Geboren en opgegroeid tussen de koeien op de zuivelboerderij van hun ouders, stonden Bart en Tom Grobben voor de keuze: willen wij op dezelfde voet verder met het familiebedrijf? Na veel nadenken was het antwoord: nee. Ze wilden een andere weg in slaan. En die weg is er een naar plantaardige zuivel op basis van lokale gewassen en om te beginnen met soja. Zo ontstond de eerste plantaardige zuivelboerderij van Nederland: De Nieuwe Melkboer.

Op het platteland in Twente, vlakbij Enschede, zijn de broers Tom en Bart Grobben opgegroeid op het familiebedrijf van hun ouders. Dit bedrijf richtte zich op het produceren van koemelk, en dat al generaties lang. Zoals dat gebeurt bij familiebedrijven, was het de beurt aan de volgende generatie om na te denken over de toekomst van het bedrijf. Daar ontstond bij Tom en zijn broer Bart het idee om het helemaal anders aan te gaan pakken.

“We waren een beetje zoekende, want aan de ene kant is het natuurlijk heel gaaf dat je de kans krijgt dat je een mooi familiebedrijf over mag nemen. Maar aan de andere kant wisten we ook niet zo goed of wij wel melkboeren zijn in hart en nieren en of dat wel was wat wij wilden. En of daar wel de toekomst in lag.” Daarbij kwam ook dat het bedrijf volgens de huidige standaarden aan de kleine kant was.

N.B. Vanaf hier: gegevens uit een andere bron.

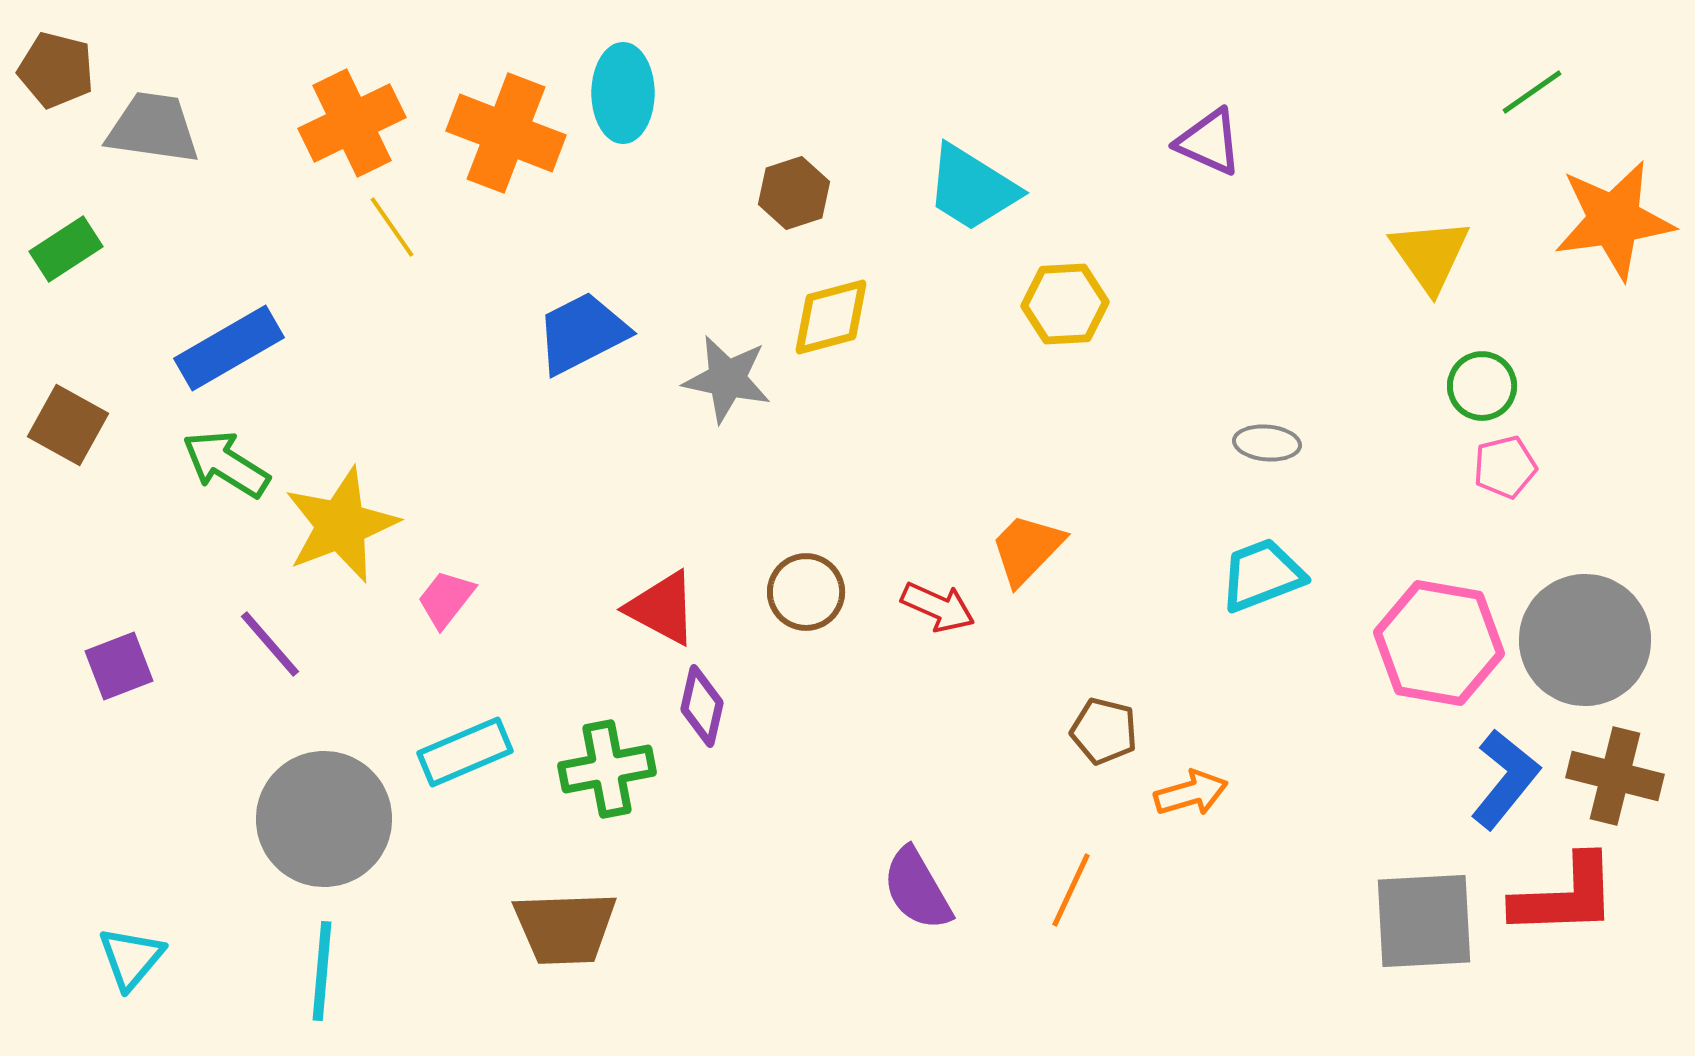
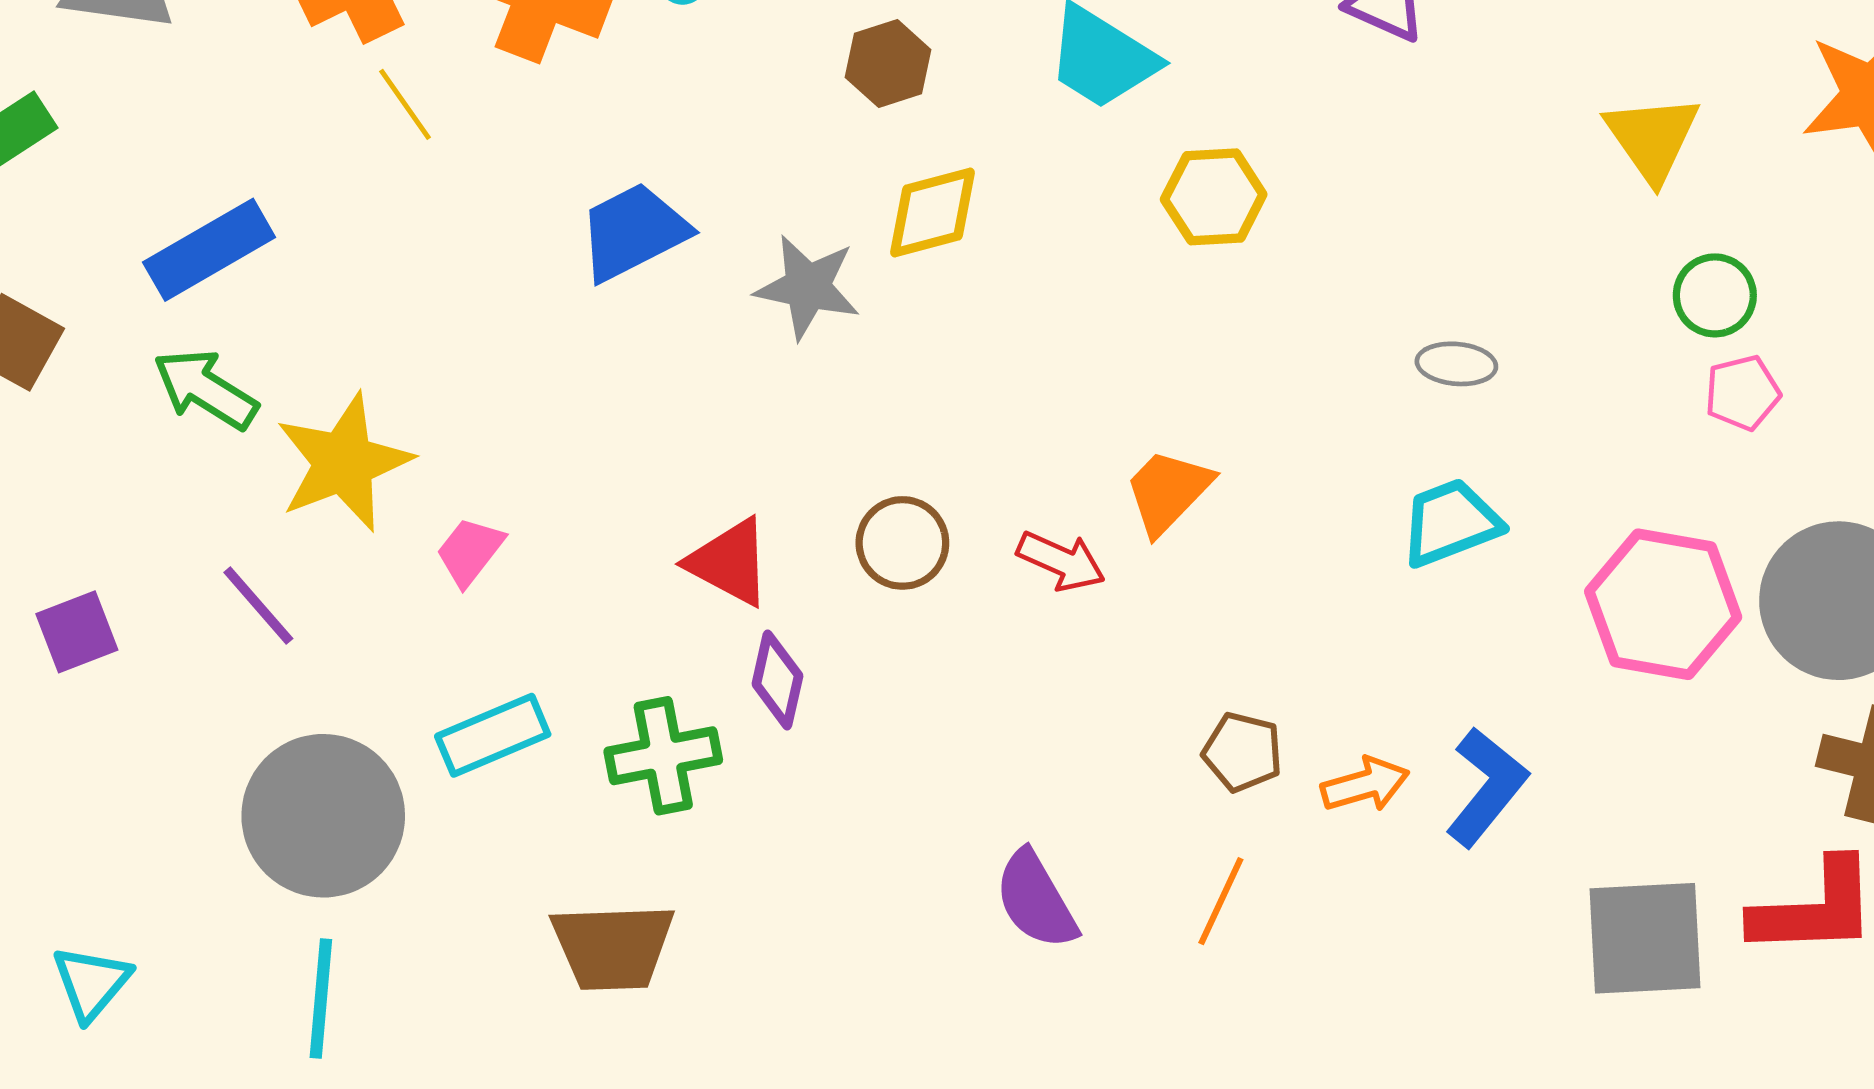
brown pentagon: (1104, 731) -> (1243, 752), moved
blue L-shape: (1505, 779) -> (1486, 787), moved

Bij voortzetting moest de capaciteit minimaal verdubbeld worden. “Voor Bart en mij was het wel helder dat het niet onze ambitie was om meer koeien op minder ruimte te houden. Dus gingen we nadenken over wat het dan wel was wat wij wilden.”

Van koe naar sojaboon

Beide broers verlieten het platteland voor een studie, Bart vertrok voor een aantal jaar naar Amsterdam en Tom studeerde in Utrecht. “Daar zagen we de opkomst van plantaardige producten en de wil om plantaardig te eten en drinken aanzienlijk groeien. Tegelijkertijd leerden we tijdens onze studies in Wageningen steeds meer over de duurzaamheids- en gezondheidsvoordelen van een meer plantaardig dieet. Dat zette ons als ondernemers wel aan het denken: want wat betekent dat voor ons bedrijf en liggen daar misschien kansen?”

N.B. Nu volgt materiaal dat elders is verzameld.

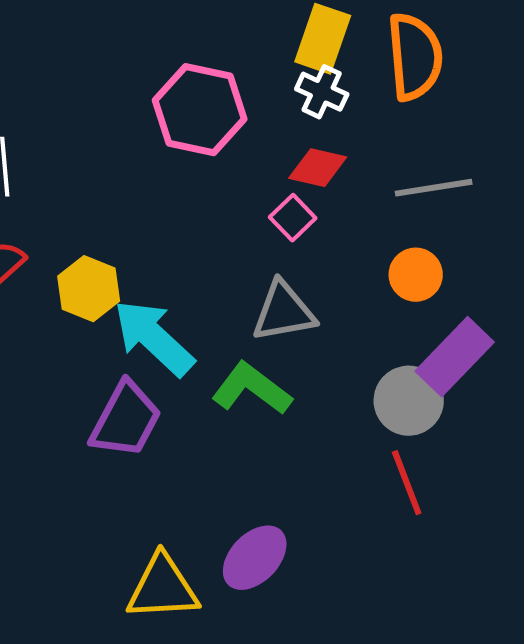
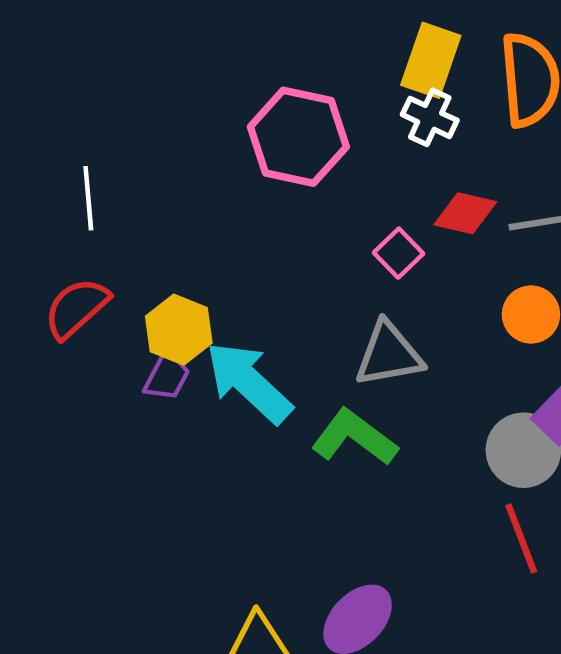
red diamond: (318, 168) -> (465, 213), moved
purple trapezoid: (126, 420) -> (167, 376), moved, size x0.6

Tijdens hun onderzoek naar de voor hen nog onbekende markt van plantaardige producten, stuitten de broers op iets opvallends. “In principe eten mensen vaak uit duurzaamheidsoverwegingen plantaardig. Maar vervolgens werden alle plantaardige zuivelalternatieven in het buitenland geproduceerd, vaak van grondstoffen geïmporteerd vanuit andere werelddelen. Dat zette ons wel aan het denken. Want we zijn zo trots op onze agrarische sector, maar missen de boot wat betreft de opkomst van meer plantaardige voedselproducten. Oftewel, we ruilen ons Nederlandse glas koemelk in voor een buitenlands glas plantaardige zuivel. Waar geen enkele Nederlandse boer een graantje van mee kan pikken. Wat ons betreft kon dat beter.”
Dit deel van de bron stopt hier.